"Oh what a tangled web we weave when first we practice to build a type system."Recently, I made the claim to James that the Sequence construct could serve to represent CDM/HDF5 vlen constructs.
His reply was as follows:
In my opinion we will want vlens to be in the data model, if not as a type, then as a feature of arrays - see the schema and my text on the Data Model page. The reason for that [is that] I have already tried using Sequence for vlen (in hdf4) and it was a failure. Not a failure from the technical POV but because neither server writers nor client writers nor client users ever 'got it.' I think one part of the problem for those people was that vlens in HDF4 do not support relational operators via the API while Sequences are supposed to. So the conceptual mismatch doomed the idea.
This is a very important observation, and has caused me to re-think how sequences and vlens should be handled in DAP4.
Vlens
Let us start by addressing the addition of vlens to the DAP4 data model.Some possible ways to insert vlens into the dap4 data model include the following.
- In CDM, a vlen is marked by a "*" as a dimension name in the
set of dimensions associated with a variable. the list of
dimensions is allowed to have any number of occurrences
of "*" [Aside, I will note that "unlimited" is also an option
for CDM, but should not be needed for DAP4 because at the time of
a request for data, the size of the unlimited dimension is known].
- James has proposed something similar except that the "*" is
restricted to occurring as the last dimension.

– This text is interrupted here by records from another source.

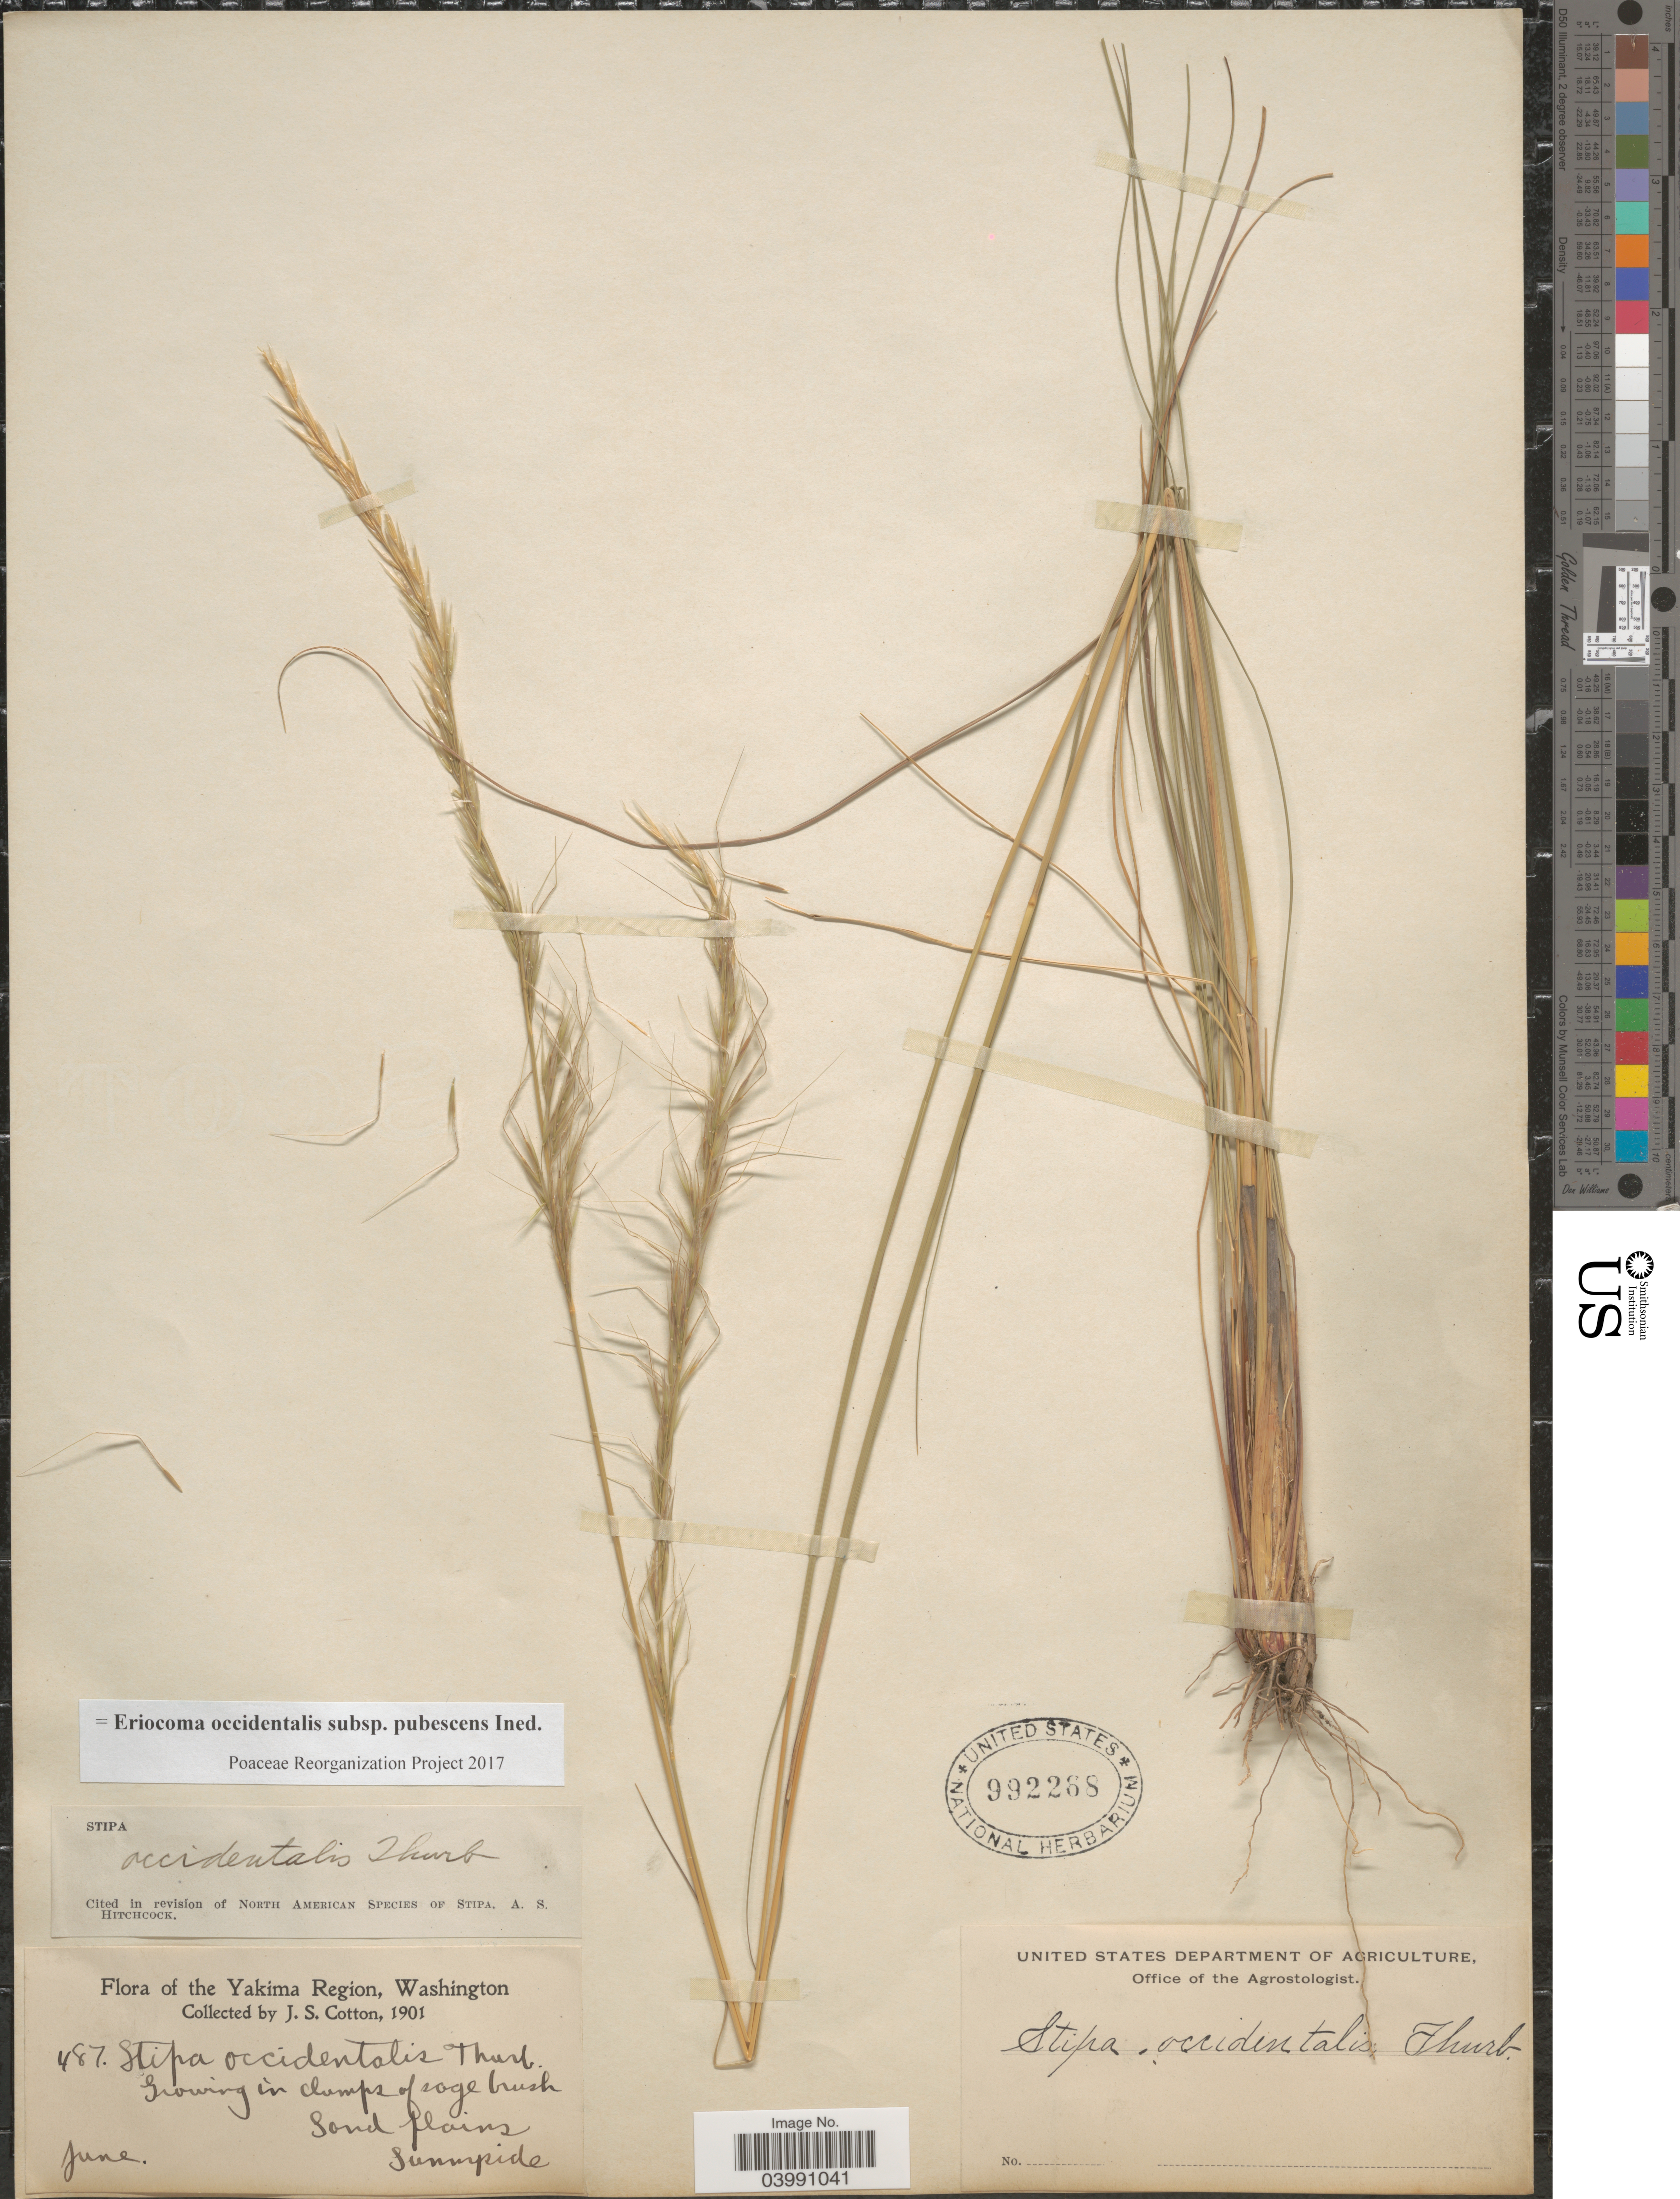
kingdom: Plantae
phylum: Tracheophyta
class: Liliopsida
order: Poales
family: Poaceae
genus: Eriocoma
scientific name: Eriocoma occidentalis subsp. pubescens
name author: (Vasey) Romasch.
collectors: J. S. Cotton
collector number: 487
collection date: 1901-06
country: United States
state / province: Washington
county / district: Yakima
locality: Yakima Region. Sand Plains, sunnyside.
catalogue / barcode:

- Another possibility is to create a new container object, call it Vlen, that (like Sequence) is inherently of variable length and is not dimensionable. [Aside: The term "vlen" is kind of odd. the term "list" would actually make more sense]
If we were to choose option 2 (terminal * only), then we must address the question of translation between CDM and DAP4. Going from DAP4 to CDM is straightforward because having the last dimension be "*" is legal in CDM. Going from CDM to DAP4 requires the introduction of a number of Structure elements.
Consider the following CDM example (using a pseudo-syntax)
Int32 v[d1][*][d2][*][d3].This would have to be represented in DAP4 something like this.
Structure v_1 {
Structure v_2 {
Int32 v[d3];
}[d2][*];
}[d1][*];
In the lucky case that the last dimension is a already a "*":
Int32 v[d1][*][d2][*];then we have a simpler representation.
Structure v_1 {
Int32 v[d2][*];
}[d1][*];
Commentary
- As a personal matter, I would prefer to use the CDM
representation. Adding a new container type (Vlen),while
appealing semantically, only complicates the model more. James'
approach requires the use of additional Structure definitions
which, in my opinion, obscures the underlying semantics.
- One thing that I need to check is how this affects the proposed on the wire format.
Sequences
Nathan Potter noted the following.At one time we considered using ''nested'' sequences as a representation of an SQL database, where essentially the keys that link the tables in the DB define the structure of some nested sequence thing. I think it's a useful idea, but there is no implementation of it to play with. [Aside: I could swear that someone told me that they actually used a relational database as the back end to a sequence]And later Nathan Potter noted the following:
I mentioned (in the same email that contained the nested sequence comment quoted above) that we wrote and released a server that represents a single database table or view as a single sequence. This is quite different from the point that I was making in the section quoted above that there may be a use case for nested sequences. (which was in response to your question "Are there any other legitimate examples for using NESTED sequences.") [Ndp 12:08, 26 February 2012 (PST)]
It is this ability to have selection constraints applied that separates sequences from vlens. It is clear that in the absence of selection constraints, there is no essential difference between sequences and vlens. Further, in the few examples I could find or were sent to me, it seemed that nested sequences were being used as, in effect, vlens.
So, we seem to have two very similar concepts (vlen and sequence), which complicates the DAP4 model. The question for me is:
Do we get rid of the Sequence concept, or at least define it as equivalent to the following?: Structure {...} [*].My current belief is that we should keep sequences but with the following restrictions:
- Sequences can only occur as top-level, scalar, variables within a group.
- Sequences may not be nested in any other container (i.e. other sequences or structure)
As with vlens, the translation between DAP4 and CDM needs to be addressed.
- The conversion from DAP4 to CDM can be addressed using the
rule above, namely that a sequence is, in CDM, represented as
Structure {...} [*]
. - Translation from CDM to DAP4 allows for the option of never using sequences, but always using vlens. An alternate translation might be to say that if you have a top-level CDM structure whose only dimension is a vlen, then translate that to a sequence (in effect inverting the DAP4->CDM translation).